“Enxofre exótico” em amostras coletadas há décadas na Lua

Pesquisadores descobriram isótopos de “enxofre exótico” nunca vistos na Terra em rochas lunares coletadas pela missão Apollo 17. Esse elemento pode oferecer novas pistas sobre a formação da Lua. A descoberta foi publicada na edição de setembro da revista científica JGR: Planets.

As rochas estudadas vieram da última missão tripulada para a Lua: a Apollo 17, lançada em 1972. Na época, as amostras extraidas pelos astronautas foram seladas e guardadas para o programa Apollo Next Generation Sample Analysis (ANGSA), da NASA.

Mais de 50 anos depois, os compartimentos que guardavam essas rochas lunares foram finalmente abertos — e desde então têm revelado novas descobertas.

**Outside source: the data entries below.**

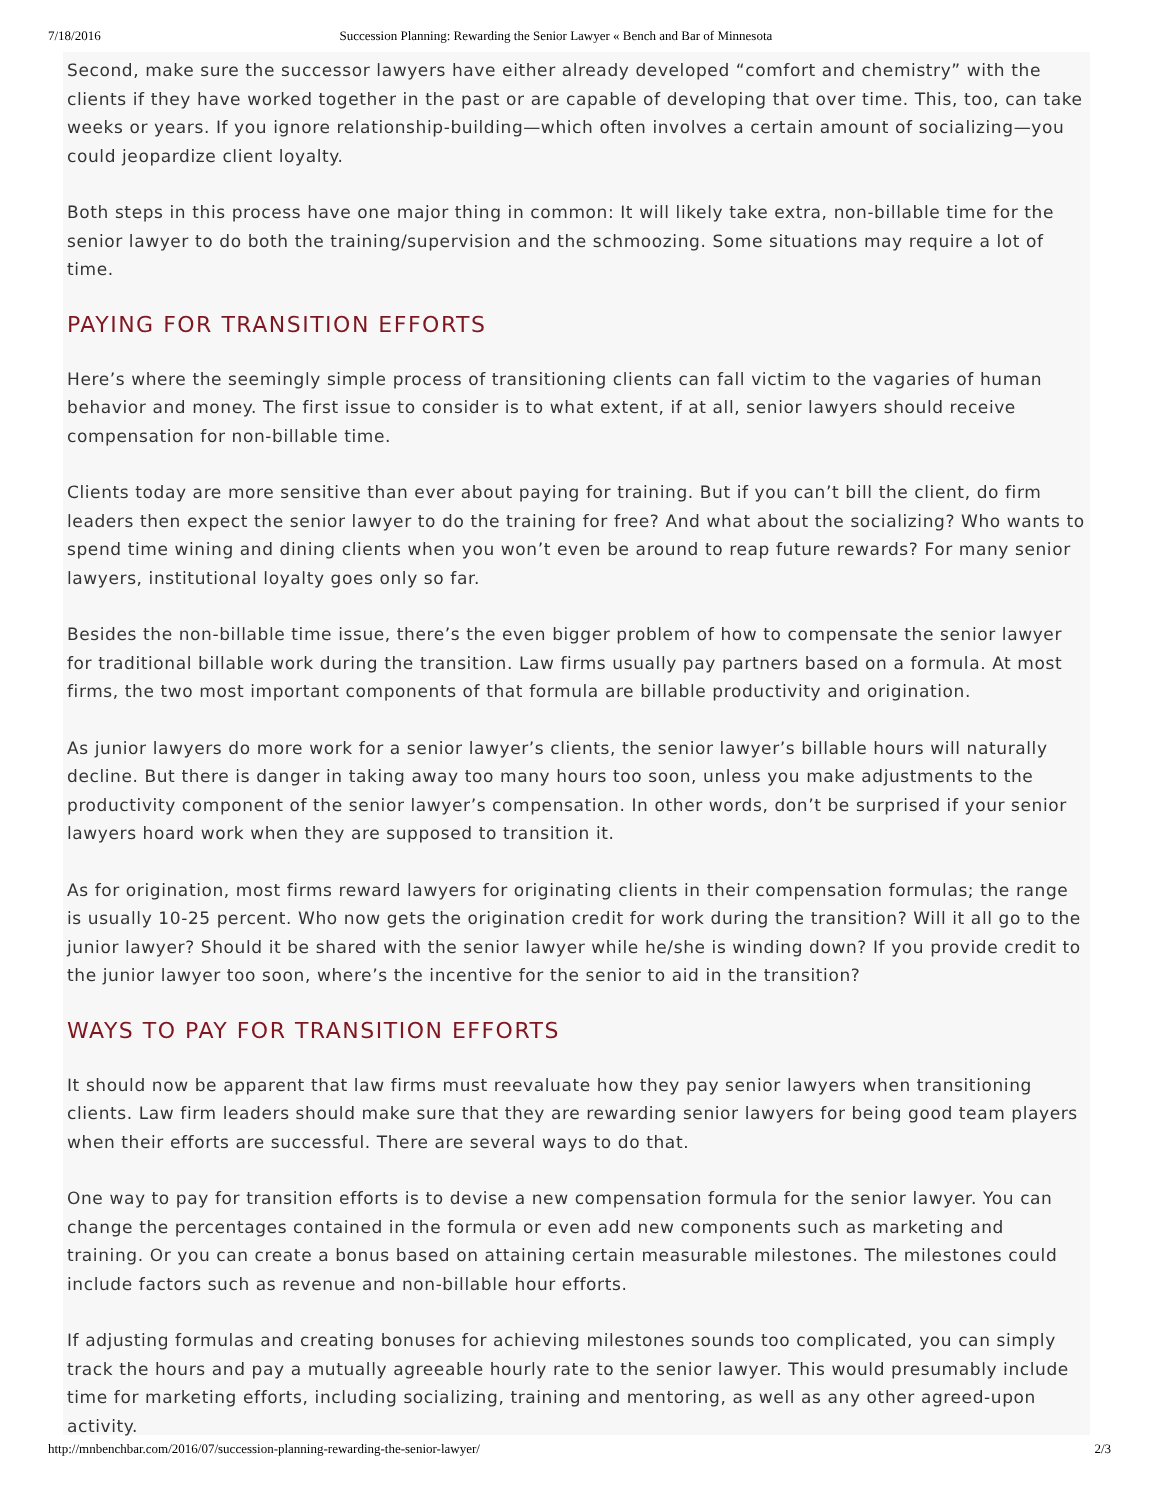7/18/2016 Succession Planning: Rewarding the Senior Lawyer « Bench and Bar of Minnesota
Second, make sure the successor lawyers have either already developed “comfort and chemistry” with the clients if they have worked together in the past or are capable of developing that over time. This, too, can take weeks or years. If you ignore relationship-building—which often involves a certain amount of socializing—you could jeopardize client loyalty.
Both steps in this process have one major thing in common: It will likely take extra, non-billable time for the senior lawyer to do both the training/supervision and the schmoozing. Some situations may require a lot of time.
PAYING FOR TRANSITION EFFORTS
Here’s where the seemingly simple process of transitioning clients can fall victim to the vagaries of human behavior and money. The first issue to consider is to what extent, if at all, senior lawyers should receive compensation for non-billable time.
Clients today are more sensitive than ever about paying for training. But if you can’t bill the client, do firm leaders then expect the senior lawyer to do the training for free? And what about the socializing? Who wants to spend time wining and dining clients when you won’t even be around to reap future rewards? For many senior lawyers, institutional loyalty goes only so far.
Besides the non-billable time issue, there’s the even bigger problem of how to compensate the senior lawyer for traditional billable work during the transition. Law firms usually pay partners based on a formula. At most firms, the two most important components of that formula are billable productivity and origination.
As junior lawyers do more work for a senior lawyer’s clients, the senior lawyer’s billable hours will naturally decline. But there is danger in taking away too many hours too soon, unless you make adjustments to the productivity component of the senior lawyer’s compensation. In other words, don’t be surprised if your senior lawyers hoard work when they are supposed to transition it.
As for origination, most firms reward lawyers for originating clients in their compensation formulas; the range is usually 10-25 percent. Who now gets the origination credit for work during the transition? Will it all go to the junior lawyer? Should it be shared with the senior lawyer while he/she is winding down? If you provide credit to the junior lawyer too soon, where’s the incentive for the senior to aid in the transition?
WAYS TO PAY FOR TRANSITION EFFORTS
It should now be apparent that law firms must reevaluate how they pay senior lawyers when transitioning clients. Law firm leaders should make sure that they are rewarding senior lawyers for being good team players when their efforts are successful. There are several ways to do that.
One way to pay for transition efforts is to devise a new compensation formula for the senior lawyer. You can change the percentages contained in the formula or even add new components such as marketing and training. Or you can create a bonus based on attaining certain measurable milestones. The milestones could include factors such as revenue and non-billable hour efforts.
If adjusting formulas and creating bonuses for achieving milestones sounds too complicated, you can simply track the hours and pay a mutually agreeable hourly rate to the senior lawyer. This would presumably include time for marketing efforts, including socializing, training and mentoring, as well as any other agreed-upon activity.
http://mnbenchbar.com/2016/07/succession-planning-rewarding-the-senior-lawyer/ 2/3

O Olhar Digital noticiou estudos sobre como esse material pode reescrever a história da Lua e sobre a origem da chamada formação Manto Leve.

Harrison Schmitt foi o primeiro geólogo (e primeiro cientista) a pisar na Lua
Foto do astronauta Harrison Schmitt, integrante da missão Apollo 17 e primeiro geólogo a caminhar na Lua. (Imagem: NASA)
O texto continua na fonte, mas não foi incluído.